Back in Oxford, I discovered that I was not only broke but unemployed. Clive Phillips, the council estate dodger who had got on his bike and into the fast lane, had fired me. Well he didn’t need to fire me. Like all the teachers, I had a one-year contract renewable at Clive’s discretion, which in my case he found himself unable to exercise.
‘I don’t think I can do it,’ is how he put it when I phoned him. ‘I just don’t think it’s on, quite frankly, at this particular point in time.’
The technical term for the speech-like noise that babies produce before they learn to talk is ‘jargoning’. That’s what I did now.
‘The fact of the matter is, several of the teachers on the course you missed because of skiving off on holiday, a number of them have asked me if they can stay on for the autumn term. Comparisons are insidious, I know, but I have to say they’re good. Sharp, hungry, keen as mustard. Thatcher’s kids. Make me feel my age, tell you the truth! Anyway, what with you not being around and that, I felt constricted to give them a crack of the whip. Only fair, really.’

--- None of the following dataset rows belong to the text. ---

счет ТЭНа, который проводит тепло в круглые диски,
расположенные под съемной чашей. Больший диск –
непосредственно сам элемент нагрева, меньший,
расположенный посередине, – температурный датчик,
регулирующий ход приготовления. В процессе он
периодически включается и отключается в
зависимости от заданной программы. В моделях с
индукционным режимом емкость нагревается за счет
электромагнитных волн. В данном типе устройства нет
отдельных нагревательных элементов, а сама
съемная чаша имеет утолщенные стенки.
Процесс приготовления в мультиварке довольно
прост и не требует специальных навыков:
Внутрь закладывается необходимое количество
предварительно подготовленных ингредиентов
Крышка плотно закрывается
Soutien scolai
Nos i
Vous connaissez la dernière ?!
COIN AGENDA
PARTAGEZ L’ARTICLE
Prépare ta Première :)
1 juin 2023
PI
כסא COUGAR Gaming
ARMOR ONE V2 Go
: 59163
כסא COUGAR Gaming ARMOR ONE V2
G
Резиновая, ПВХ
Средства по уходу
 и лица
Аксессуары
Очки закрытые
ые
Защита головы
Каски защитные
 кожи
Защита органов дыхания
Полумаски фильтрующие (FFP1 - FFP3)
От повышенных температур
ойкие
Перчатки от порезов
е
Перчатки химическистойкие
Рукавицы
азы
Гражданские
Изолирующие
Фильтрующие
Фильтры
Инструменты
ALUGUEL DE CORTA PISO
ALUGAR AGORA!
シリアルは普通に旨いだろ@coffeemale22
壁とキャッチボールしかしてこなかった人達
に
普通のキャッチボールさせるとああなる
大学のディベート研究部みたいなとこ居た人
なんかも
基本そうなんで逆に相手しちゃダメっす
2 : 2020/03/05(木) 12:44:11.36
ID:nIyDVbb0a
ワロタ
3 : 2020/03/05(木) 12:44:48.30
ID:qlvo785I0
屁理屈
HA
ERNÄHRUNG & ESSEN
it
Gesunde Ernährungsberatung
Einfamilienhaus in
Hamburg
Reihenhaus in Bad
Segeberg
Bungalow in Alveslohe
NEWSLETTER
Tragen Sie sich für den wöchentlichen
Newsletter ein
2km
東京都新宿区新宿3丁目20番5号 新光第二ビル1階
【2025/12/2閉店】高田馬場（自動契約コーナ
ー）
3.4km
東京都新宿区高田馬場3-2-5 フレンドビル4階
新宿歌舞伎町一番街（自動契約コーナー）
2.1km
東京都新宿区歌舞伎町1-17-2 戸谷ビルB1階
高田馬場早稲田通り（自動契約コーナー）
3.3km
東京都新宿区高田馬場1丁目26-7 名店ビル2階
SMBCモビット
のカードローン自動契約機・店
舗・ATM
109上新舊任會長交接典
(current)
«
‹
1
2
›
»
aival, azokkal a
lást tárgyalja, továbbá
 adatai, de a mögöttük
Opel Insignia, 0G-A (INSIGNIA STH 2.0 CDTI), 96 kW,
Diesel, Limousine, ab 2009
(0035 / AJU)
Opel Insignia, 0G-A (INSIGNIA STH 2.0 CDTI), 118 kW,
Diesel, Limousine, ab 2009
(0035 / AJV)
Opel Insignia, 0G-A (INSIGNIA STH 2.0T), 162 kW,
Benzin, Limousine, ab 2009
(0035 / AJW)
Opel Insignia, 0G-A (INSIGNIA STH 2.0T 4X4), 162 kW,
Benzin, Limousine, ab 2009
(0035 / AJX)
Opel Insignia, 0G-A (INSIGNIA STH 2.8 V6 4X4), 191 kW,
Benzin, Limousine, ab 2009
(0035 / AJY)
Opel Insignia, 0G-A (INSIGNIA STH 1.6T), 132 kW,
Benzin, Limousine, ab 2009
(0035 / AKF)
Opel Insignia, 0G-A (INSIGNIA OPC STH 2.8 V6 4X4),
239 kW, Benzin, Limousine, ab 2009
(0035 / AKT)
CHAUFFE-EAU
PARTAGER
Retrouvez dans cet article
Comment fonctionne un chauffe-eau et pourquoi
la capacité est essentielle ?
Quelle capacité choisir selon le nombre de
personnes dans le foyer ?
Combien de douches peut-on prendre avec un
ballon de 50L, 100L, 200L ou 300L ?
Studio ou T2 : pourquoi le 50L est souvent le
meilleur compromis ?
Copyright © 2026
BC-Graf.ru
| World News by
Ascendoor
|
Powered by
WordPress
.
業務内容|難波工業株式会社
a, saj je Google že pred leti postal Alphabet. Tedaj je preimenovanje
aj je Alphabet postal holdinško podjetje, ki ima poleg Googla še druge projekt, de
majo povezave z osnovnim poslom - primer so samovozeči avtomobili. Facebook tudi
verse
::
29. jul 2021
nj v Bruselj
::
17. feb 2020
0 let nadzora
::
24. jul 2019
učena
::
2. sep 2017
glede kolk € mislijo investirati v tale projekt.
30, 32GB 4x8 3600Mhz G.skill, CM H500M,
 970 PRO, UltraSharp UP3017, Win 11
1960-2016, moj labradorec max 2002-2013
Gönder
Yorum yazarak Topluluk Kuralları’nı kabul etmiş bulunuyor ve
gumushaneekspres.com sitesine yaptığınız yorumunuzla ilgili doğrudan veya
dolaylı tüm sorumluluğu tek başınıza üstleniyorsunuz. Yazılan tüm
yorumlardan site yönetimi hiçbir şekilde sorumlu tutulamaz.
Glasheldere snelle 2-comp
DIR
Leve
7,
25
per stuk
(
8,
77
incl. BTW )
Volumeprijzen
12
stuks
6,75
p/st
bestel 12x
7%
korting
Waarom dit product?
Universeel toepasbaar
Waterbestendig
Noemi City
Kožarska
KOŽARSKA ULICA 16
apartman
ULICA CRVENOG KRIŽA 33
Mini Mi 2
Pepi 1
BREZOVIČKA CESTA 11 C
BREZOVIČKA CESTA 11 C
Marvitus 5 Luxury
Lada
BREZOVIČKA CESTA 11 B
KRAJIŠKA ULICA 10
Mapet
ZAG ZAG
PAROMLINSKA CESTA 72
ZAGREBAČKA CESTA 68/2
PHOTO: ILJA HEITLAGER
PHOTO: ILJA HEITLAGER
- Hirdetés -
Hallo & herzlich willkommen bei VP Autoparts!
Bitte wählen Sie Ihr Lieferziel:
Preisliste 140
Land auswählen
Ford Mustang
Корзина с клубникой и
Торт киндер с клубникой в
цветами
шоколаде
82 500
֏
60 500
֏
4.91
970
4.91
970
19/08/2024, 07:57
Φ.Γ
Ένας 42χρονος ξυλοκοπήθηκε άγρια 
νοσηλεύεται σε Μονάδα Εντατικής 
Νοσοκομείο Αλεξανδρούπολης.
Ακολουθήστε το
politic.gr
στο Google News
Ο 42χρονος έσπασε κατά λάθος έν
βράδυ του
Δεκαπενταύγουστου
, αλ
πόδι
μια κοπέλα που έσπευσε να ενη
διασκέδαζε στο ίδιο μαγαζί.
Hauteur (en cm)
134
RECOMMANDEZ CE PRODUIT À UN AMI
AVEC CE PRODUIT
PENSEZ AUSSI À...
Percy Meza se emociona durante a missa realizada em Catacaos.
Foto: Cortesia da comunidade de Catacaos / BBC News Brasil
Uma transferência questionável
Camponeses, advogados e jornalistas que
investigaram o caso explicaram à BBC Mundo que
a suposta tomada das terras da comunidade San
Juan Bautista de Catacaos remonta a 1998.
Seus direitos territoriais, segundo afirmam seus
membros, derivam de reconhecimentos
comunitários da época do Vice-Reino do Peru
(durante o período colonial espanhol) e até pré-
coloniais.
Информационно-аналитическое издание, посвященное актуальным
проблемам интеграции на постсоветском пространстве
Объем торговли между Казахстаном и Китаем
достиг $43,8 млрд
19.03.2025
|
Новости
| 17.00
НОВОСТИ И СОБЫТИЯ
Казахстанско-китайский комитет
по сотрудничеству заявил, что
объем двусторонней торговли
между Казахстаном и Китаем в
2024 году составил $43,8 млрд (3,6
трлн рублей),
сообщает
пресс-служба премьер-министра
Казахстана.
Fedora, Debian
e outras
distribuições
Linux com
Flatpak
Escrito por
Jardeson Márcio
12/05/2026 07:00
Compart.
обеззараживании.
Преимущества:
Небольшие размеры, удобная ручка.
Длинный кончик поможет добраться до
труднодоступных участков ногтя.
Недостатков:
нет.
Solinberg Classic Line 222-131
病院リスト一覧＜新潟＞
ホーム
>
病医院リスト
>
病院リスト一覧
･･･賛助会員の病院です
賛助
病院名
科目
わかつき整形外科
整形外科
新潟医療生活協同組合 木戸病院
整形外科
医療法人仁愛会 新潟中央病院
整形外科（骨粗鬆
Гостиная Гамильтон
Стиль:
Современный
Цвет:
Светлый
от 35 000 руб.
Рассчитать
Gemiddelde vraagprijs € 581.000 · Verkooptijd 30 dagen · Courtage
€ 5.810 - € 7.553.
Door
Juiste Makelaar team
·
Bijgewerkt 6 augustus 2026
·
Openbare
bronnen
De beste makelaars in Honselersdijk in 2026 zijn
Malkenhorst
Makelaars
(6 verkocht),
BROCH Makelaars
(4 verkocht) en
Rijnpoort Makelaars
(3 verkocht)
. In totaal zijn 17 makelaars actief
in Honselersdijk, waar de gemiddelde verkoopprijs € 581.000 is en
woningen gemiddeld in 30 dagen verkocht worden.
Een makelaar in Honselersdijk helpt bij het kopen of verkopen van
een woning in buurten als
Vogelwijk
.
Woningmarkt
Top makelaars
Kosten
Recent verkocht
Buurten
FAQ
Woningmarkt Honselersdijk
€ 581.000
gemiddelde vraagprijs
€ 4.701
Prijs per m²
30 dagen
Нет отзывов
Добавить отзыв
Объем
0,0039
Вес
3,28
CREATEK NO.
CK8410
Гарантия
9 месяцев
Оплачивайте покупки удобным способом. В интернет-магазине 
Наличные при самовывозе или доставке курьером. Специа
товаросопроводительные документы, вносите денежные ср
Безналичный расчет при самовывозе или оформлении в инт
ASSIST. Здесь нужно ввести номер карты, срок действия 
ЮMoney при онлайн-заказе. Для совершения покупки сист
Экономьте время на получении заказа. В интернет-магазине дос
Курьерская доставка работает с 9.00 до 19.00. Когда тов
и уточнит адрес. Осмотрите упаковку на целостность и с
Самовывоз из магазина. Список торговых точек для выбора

You knew this was going to happen, didn’t you? ‘Watch out!’ you yelled as I set off on holiday. ‘Look behind you!’ You saw it coming a mile off. I didn’t. I really didn’t. When I put that phone down, I was in tears. I couldn’t believe the universe could do this to me. Deep down inside, you see, I still believed that life was basically benevolent. I wasn’t naive enough to expect the goodies to win every time, but over the long-haul, and certainly in the last reel, I sort of weakly, vaguely, wetly assumed that things would come right. I should have realized that Clive would dump me at the first opportunity, that he had in fact been looking for an excuse to do so. Clive didn’t want quality or experience in his teachers. Quality expects rewards, experience makes comparisons. What Clive wanted was callow youth.